[Task]: Find the string "Population" in the records and copy each line where it occurs.

[Material provided]:

•••

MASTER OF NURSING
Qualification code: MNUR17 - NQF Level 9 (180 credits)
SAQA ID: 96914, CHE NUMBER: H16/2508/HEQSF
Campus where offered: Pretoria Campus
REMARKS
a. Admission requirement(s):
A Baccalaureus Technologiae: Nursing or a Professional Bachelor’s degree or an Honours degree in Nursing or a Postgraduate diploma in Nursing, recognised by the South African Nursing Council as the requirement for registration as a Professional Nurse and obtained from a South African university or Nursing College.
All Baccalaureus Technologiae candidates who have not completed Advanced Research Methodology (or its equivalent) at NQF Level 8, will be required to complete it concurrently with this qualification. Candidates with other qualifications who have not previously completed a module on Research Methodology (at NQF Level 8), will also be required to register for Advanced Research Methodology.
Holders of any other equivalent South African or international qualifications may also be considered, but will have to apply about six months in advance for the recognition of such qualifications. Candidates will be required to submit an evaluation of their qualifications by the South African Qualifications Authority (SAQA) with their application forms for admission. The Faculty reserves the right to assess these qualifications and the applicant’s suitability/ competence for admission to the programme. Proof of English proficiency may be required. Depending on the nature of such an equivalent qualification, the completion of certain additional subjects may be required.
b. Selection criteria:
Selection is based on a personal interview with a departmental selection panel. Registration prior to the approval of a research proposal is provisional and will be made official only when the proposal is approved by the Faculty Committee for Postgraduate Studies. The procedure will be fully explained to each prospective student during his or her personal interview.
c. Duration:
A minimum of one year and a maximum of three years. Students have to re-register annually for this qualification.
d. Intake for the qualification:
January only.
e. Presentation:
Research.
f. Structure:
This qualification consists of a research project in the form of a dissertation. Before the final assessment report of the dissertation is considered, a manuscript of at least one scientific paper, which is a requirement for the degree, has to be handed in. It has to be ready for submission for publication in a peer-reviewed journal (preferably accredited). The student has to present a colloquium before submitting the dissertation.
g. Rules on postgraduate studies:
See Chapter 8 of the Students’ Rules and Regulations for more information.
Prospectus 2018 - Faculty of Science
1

•••

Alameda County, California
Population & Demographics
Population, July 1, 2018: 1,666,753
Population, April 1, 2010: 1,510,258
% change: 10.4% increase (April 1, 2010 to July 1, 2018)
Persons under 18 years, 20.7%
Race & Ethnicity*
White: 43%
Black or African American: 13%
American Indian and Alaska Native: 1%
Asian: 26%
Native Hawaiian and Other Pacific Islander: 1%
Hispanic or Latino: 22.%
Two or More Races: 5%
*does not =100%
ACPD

•••

[Task answer]:
Population & Demographics
Population, July 1, 2018: 1,666,753
Population, April 1, 2010: 1,510,258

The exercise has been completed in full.